Todays linkfest is all over the place today from MySpace Records to Newspapers to Social Networking with Cookies and finally Op Ed battle over segmented media. Enjoy.
MySpace push kicks off with free album - Media Guardian UK
MySpace will release an album to users for free next year as part of a campaign to create a mass-market, advertising-supported free music service.
The site will offer the ninth album by Southern Californian punk band Pennywise in full, with no charge to users, from March 25.
Digital Platforms Add Revenue to Newspaper Coffers - Advertising Week
Ad Spending on News Sites Up 21.1% in Third Quarter
That's why online improvement is crucial for the industry, which is desperately trying to shift the emphasis from those depressing paid-circulation and print-ad-revenue stats.
Making Social Connections and Selling Cookies - New York Times
Pepperidge Farm, owned by the Campbell Soup Company, is introducing a campaign with the theme “Connecting through cookies.” The centerpiece of the campaign is the Web site, artofthecookie.com, which is meant to help women — the target audience for Pepperidge Farm — improve their social lives.
Found the two following articles via Coolfer.com. It's good music business read.
The Segmented Society - New York Times
...cultural history has pivot moments, and at some point toward the end of the 1970s or the early 1980s, the era of integration gave way to the era of fragmentation. There are now dozens of niche musical genres where there used to be this thing called rock. There are many bands that can fill 5,000-seat theaters, but there are almost no new groups with the broad following or longevity of the Rolling Stones, Springsteen or U2.

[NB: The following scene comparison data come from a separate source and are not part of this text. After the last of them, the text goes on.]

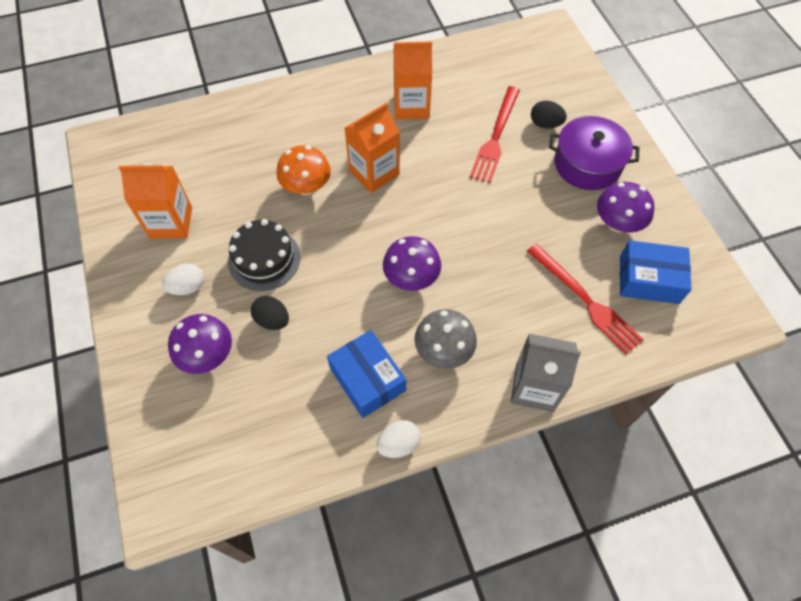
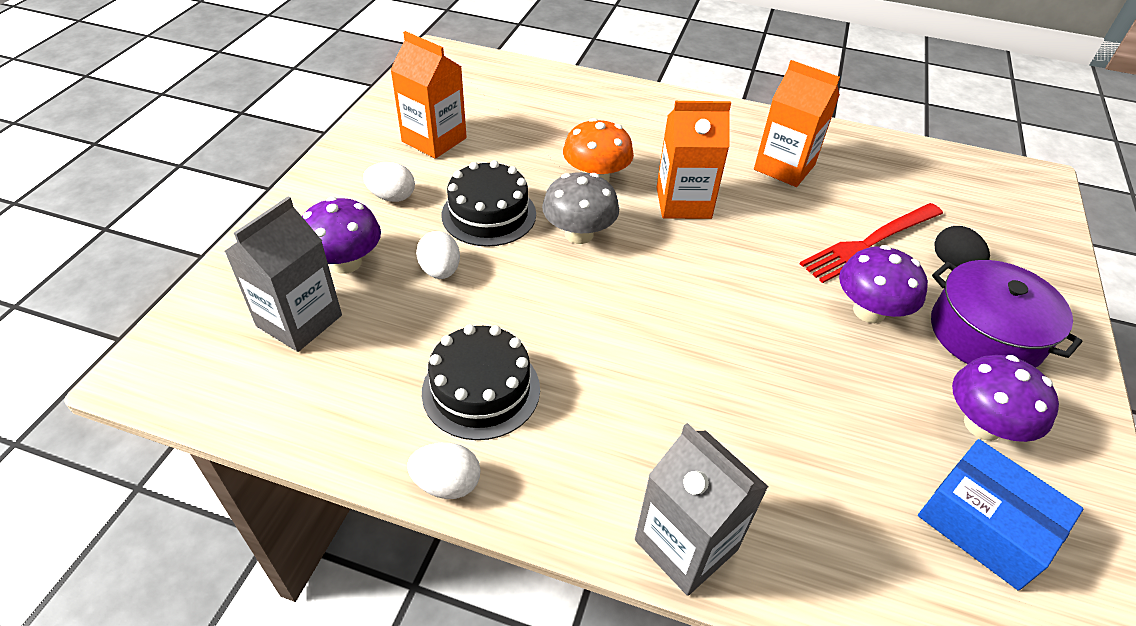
camera: 35 degrees right, 15 degrees down
black egg [251,296,289,330] -> white egg [416,231,460,279]
blue box [327,330,406,418] -> black cake [422,325,540,440]
purple mushroom [383,236,441,291] -> purple mushroom moved to [839,245,928,323]
grey mushroom [414,309,477,369] -> grey mushroom moved to [542,172,619,244]
red fork [527,244,644,355] -> none
none -> grey carton [224,197,342,352]

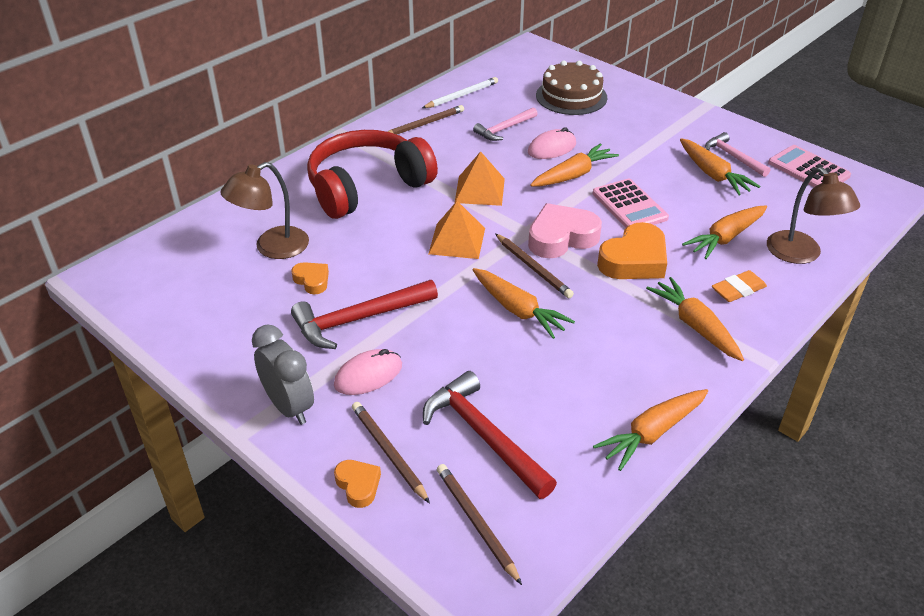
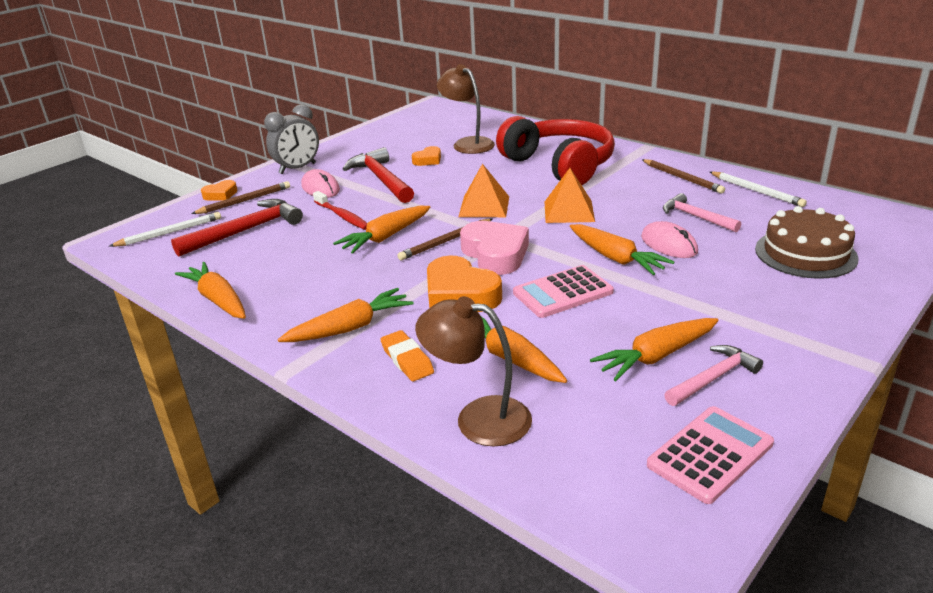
camera: 90 degrees right, 10 degrees down
brown pencil [437,464,522,585] -> white pencil [109,212,221,247]
brown lamp [767,167,860,264] -> brown lamp turned 45 degrees clockwise [415,296,532,447]
none -> red toothbrush [313,191,367,230]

David Brooks Mourns Passing Of Simpler, More Innocent Time In Media; Is Troubled By Crazy Noise The Kids Listen To; Raises Concerns He Is Actually 400 Years Old - Fine on Media Blog
(John Fine of Business Week in response) I went to high school in suburban New Jersey between 1981 and 1985. Commercial radio formats stunk. At that time, I knew there was this thing called “punk rock”—Rolling Stone acknowledged its existence, even, although it barely wrote anything about it. But knowing it existed didn’t mean you could, you know, find it.